People may live in an RV and use the money they get from renting it out to “develop capital” to get their own apartment, or they store items in their vehicles. Most people Pruss studied allow someone to stay in their car or RV for free in exchange for watching over the vehicle.
Aggressively going after ranchers won’t curb the demand for vehicles, said Pruss, who was homeless as a teenager. “It strips away people’s property and their stability.”
Running out of RVs
By early July, Winn’s supply of RVs was down to three; several had been towed, and he had stopped paying to get them out of the impound lot.
Among his last vehicles was one he had rented to his friend Steve Sande, a crane operator who was gunned down in May inside the RV parked in North Seattle’s Licton Springs neighborhood.
Four men were charged in the killing. Sande was selling drugs out of the motor home, police said, though Winn does not believe it.
Winn said he’s now letting people occupy his RVs for free, including the white Tioga in which Sande was shot.
Under the mayor’s proposal, Winn could still be penalized for allowing people to occupy the RV, even if no one is paying, the mayor’s office said.
People who allow others to live in their vehicles should “feel the same moral imperative to make sure that it is safe, that any landlord feels,” said Tess Colby, the mayor’s senior homelessness adviser.

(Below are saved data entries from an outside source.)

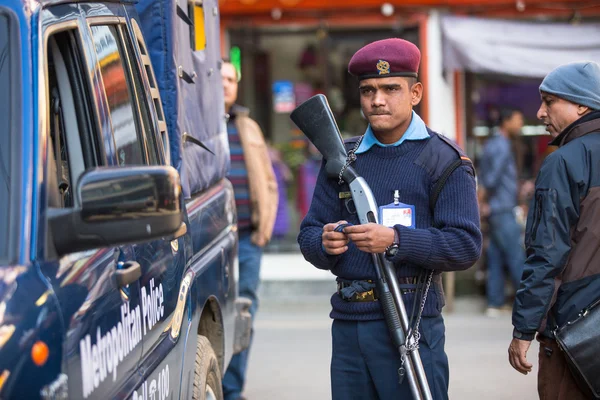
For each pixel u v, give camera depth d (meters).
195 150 6.32
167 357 4.79
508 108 14.88
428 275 5.10
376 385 5.12
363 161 5.20
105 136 4.33
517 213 14.05
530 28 15.45
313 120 5.30
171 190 3.51
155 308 4.57
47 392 3.13
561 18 15.74
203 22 6.86
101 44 4.57
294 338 11.92
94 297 3.65
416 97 5.20
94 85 4.30
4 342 2.99
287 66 16.14
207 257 6.20
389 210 5.06
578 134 5.27
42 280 3.33
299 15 15.86
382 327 5.08
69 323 3.37
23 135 3.50
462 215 5.01
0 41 3.64
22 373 3.01
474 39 15.33
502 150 13.38
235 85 9.30
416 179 5.08
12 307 3.12
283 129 16.31
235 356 8.53
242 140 9.17
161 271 4.74
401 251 4.86
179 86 5.93
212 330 6.54
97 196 3.36
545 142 16.03
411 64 5.07
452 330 12.40
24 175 3.45
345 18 15.81
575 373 5.16
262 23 15.98
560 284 5.25
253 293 9.23
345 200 5.21
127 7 5.36
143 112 5.14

The city appears committed to its strategy, budgeting $375,000 to dispose of RVs this year, a nearly 58% increase from 2018, and more than $450,000 in 2020.
Toward the end of July, the RV where Sande died was impounded while parked in Ballard. Winn was down to two vehicles.
Among his last tenants was Rodriguez, the former ferry deckhand. Rodriguez had moved out of a shelter and back into Winn’s RV with his girlfriend and four other people, in exchange for working on the vehicle.
Winn, too, is circling back to where he started. He’s moving into his remaining RV because he was kicked out of his Shoreline apartment for parking too many vehicles on the property and, apparently, allowing homeless people to use his shower.
His new gambit is to buy land, somewhere out in the hills, and sell parcels to homeless people in RVs.
“If you can move in an RV and buy a piece of property,” Winn said, “that’s a steppingstone to success.”